Quoted text »
┄┄┄┄┄┄┄┄┄┄┄┄┄┄┄┄┄┄┄┄
Combinatorial Optimization
Combinatorial optimization is an emerging field at the forefront of combinatorics and theoretical computer science that aims to use combinatorial techniques to solve discrete optimization problems. A discrete optimization problem seeks to determine the best possible solution from a finite set of possibilities.
From a computer science perspective, combinatorial optimization seeks to improve an algorithm by using mathematical methods either to reduce the size of the set of possible solutions or to make the search itself faster. From a combinatorics perspective, it interprets complicated questions in terms of a fixed set of objects about which much is already known: sets, graphs, polytopes, and matroids. Combinatorial optimization refers primarily to the methods used to approach such problems and, for the most part, does not provide guidelines on how to turn real-world problems into abstract mathematical questions, or vice versa.
┄┄┄┄┄┄┄┄┄┄┄┄┄┄┄┄┄┄┄┄
Write the next part of the passage on combinatorial optimization, starting right after its final sentence.
┄┄┄┄┄┄┄┄┄┄┄┄┄┄┄┄┄┄┄┄
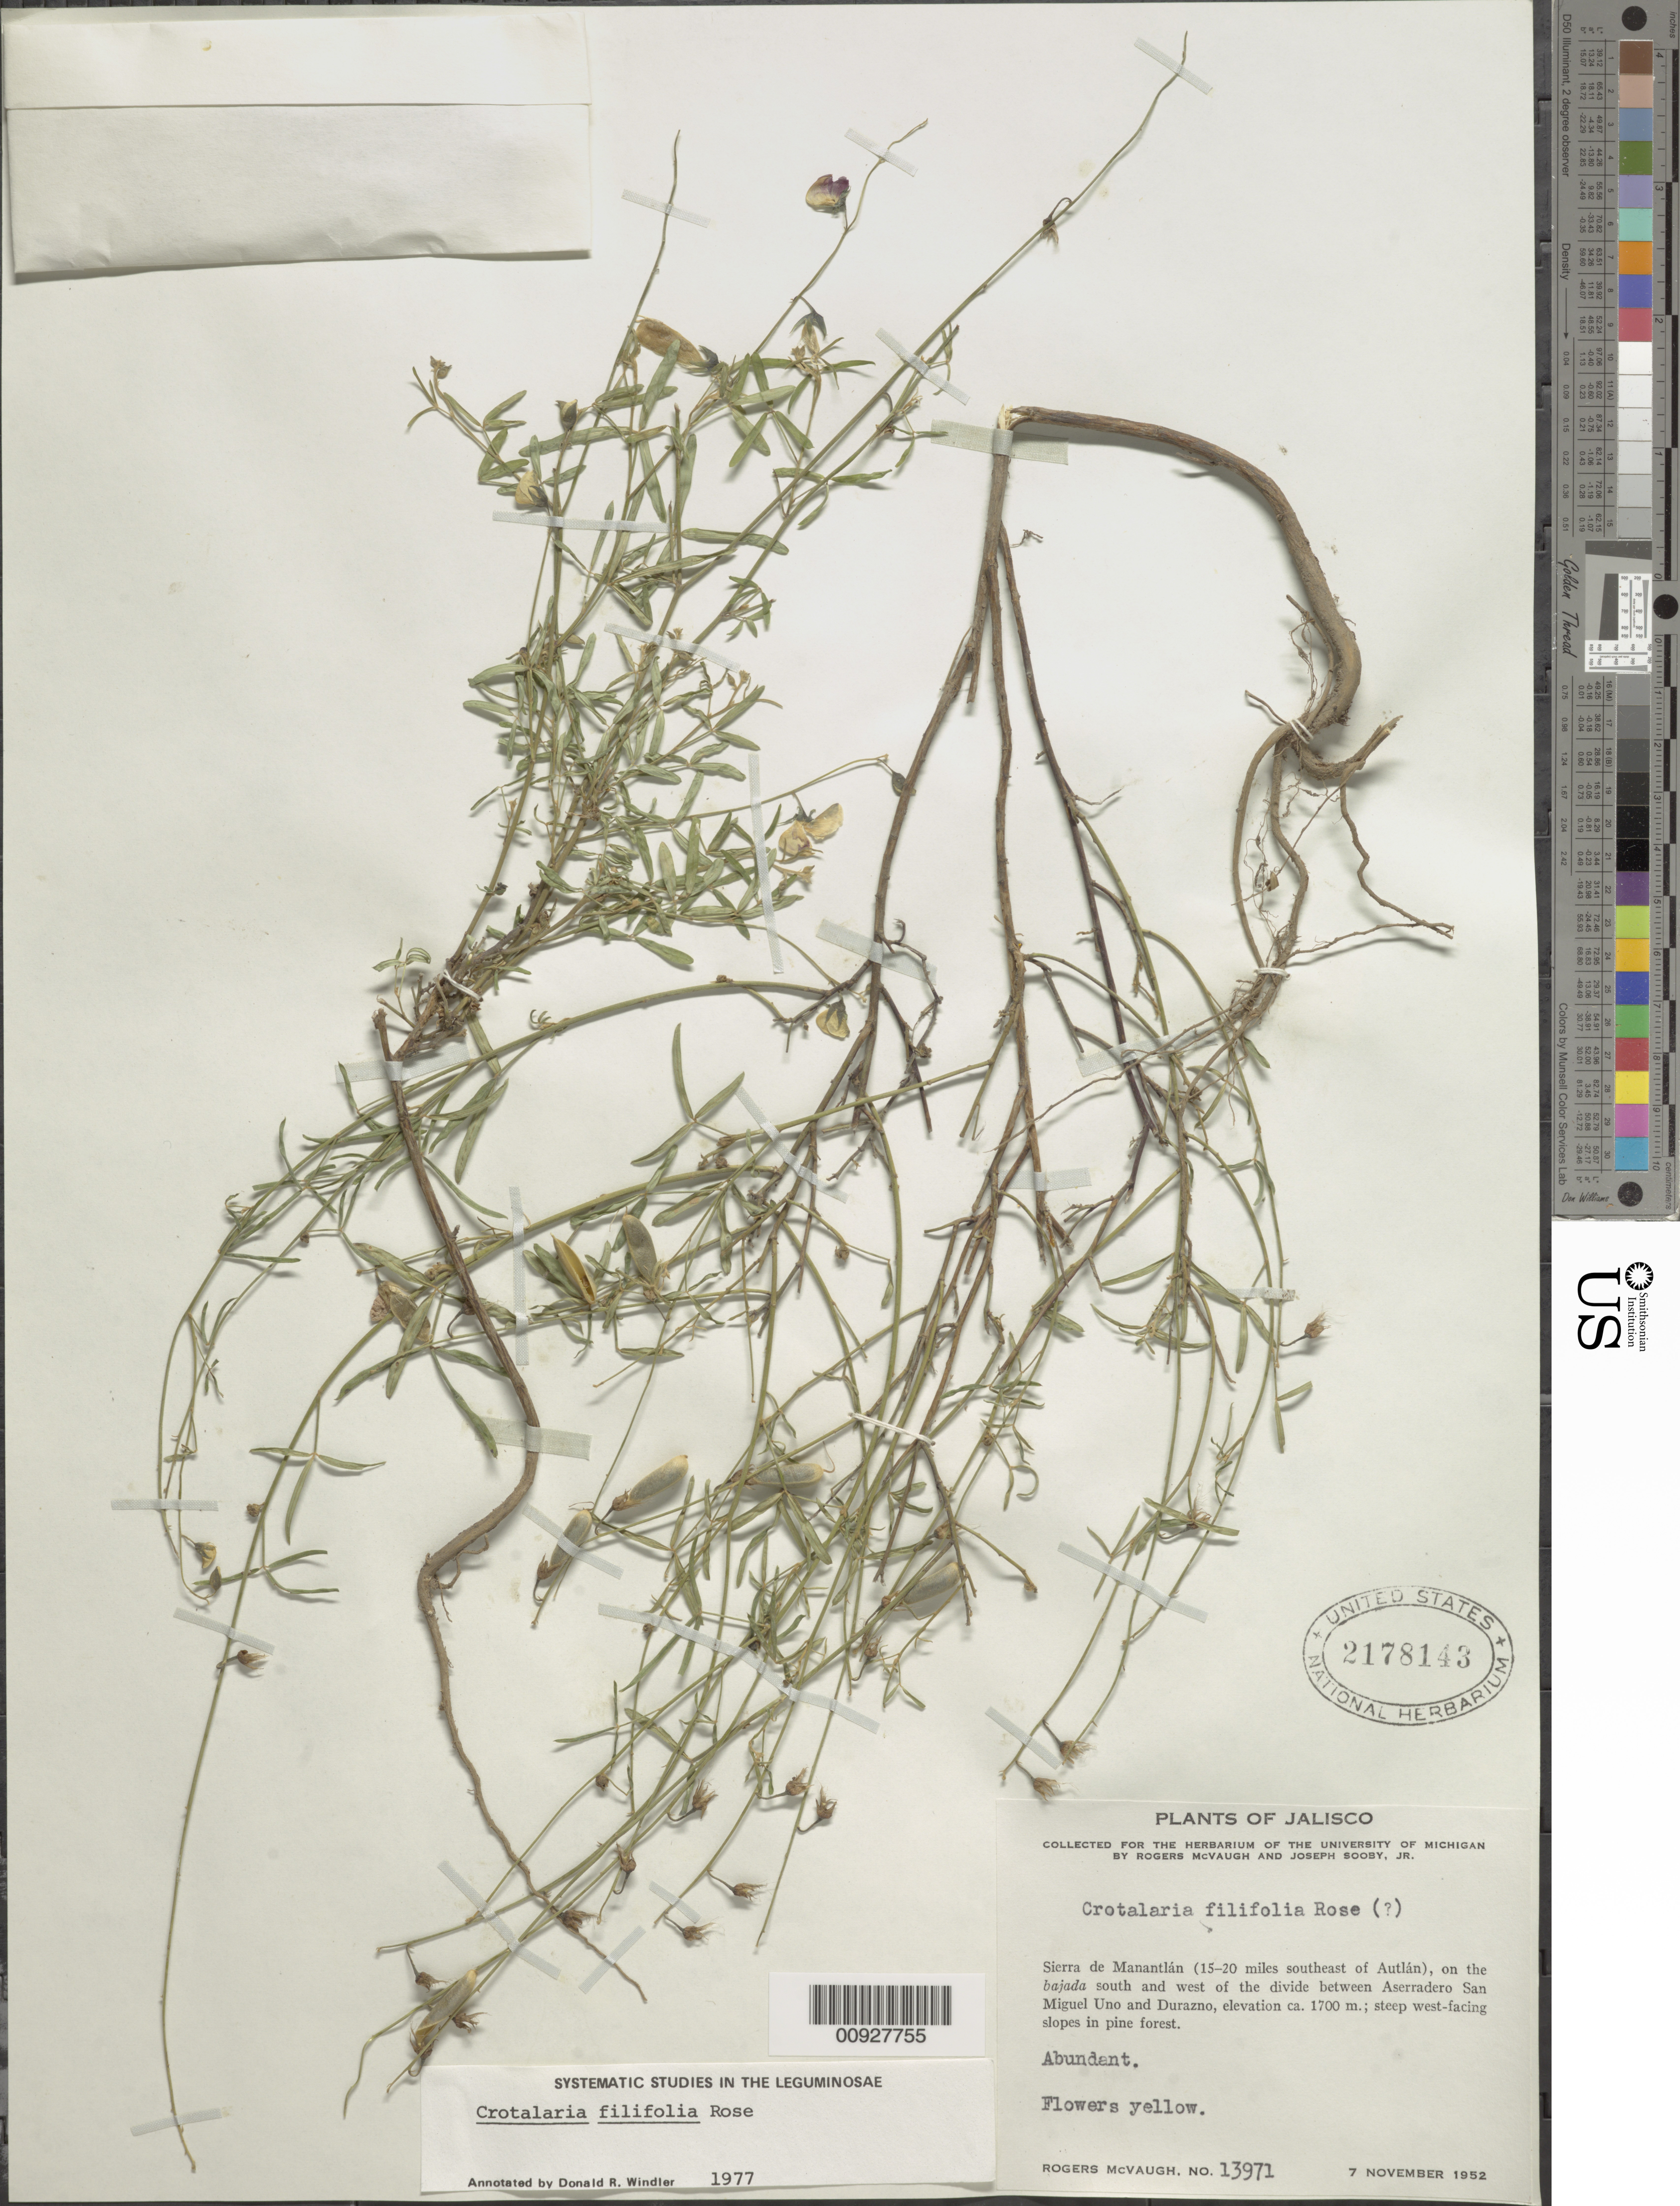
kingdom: Plantae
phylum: Tracheophyta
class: Magnoliopsida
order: Fabales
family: Fabaceae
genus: Crotalaria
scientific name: Crotalaria filifolia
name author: Rose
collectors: R. McVaugh & J. Sooby Jr.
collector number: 13971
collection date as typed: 07 Nov 1952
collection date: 1952-11-07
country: Mexico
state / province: Jalisco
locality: Sierra de Manantlán (15-20 miles southeast of Autlán), on the bajada south and west of the divide between Aserradero San Miguel Uno and Durazno.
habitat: Steep west-facing slopes in pine forest.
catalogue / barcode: US 2178143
┄┄┄┄┄┄┄┄┄┄┄┄┄┄┄┄┄┄┄┄
Answer to the task »
This subject originally grew out of graph theoretic concerns like edge colorings in undirected graphs and matchings in bipartite graphs. Much of the initial progress is due entirely to theorems in graph theory and their duals. With the advent of linear programming, these methods were applied to problems including assignment, maximal flow, and transportation. In the modern era, combinatorial optimization is useful for the study of algorithms, with special relevance to artificial intelligence, machine learning, and operations research.
The Marriage Problem, in its traditional formulation, seeks to find a set of \(n\) couples in a set of \(n\) men and \(n\) women such that each couple contains one man and one woman and no two people would prefer each other to their own partners. Each woman has an ordering of preferences for the men, and each man has an ordering of preferences for the women.
Given a set of preferences for the \(n\) men and \(n\) women, does there exist a solution? What is a good way to find such a solution?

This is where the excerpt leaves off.